Investment analysis Flashcards
NPV
Net present value is used to determine the acceptability of an investment. The difference between the present value of cash inflows and the present value of cash outflows is called the projects net present value. NPV trace back all the net cash flow to year zero.
Probability index
Used to compare two projects on a valid basis, the higher the probability index is, the more desirable is the project.
Probability index = NPV of cash inflows / Investment required
Internal rate of return
Internal rate of return is the interest yield promised by an investment project over its useful life. The higher IRR is, the more desirable is the project.
Payback
It is based on payback period, which is the length of time that it takes for a project to recoup its initial cost out of the cash receipts that it generates. The quicker the cost of an investment can be recovered, the more desirable is the investment.

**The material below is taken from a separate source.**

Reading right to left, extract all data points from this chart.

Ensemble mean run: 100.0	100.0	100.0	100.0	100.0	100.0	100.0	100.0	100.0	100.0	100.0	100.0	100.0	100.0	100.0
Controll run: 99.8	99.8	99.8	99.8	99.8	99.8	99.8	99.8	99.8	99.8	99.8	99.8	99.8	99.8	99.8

Payback period = Investment required / Net annual cash inflow
Decision rules
Rules for NPV:
NPV ≥ 0 the investment is acceptable
It promises a return bigger or equal to the required rate of return
NPV < 0 the investment is not acceptable
It promises a return less than the required rate of return
Rules for IRR:
IRR ≥ RRR the investment is acceptable
IRR < RRR the investment is acceptable
Depreciation
Depreciation is not relevant in computing the present value of a project, because it is not an out-of-pocket cost, therefore not a cash flow.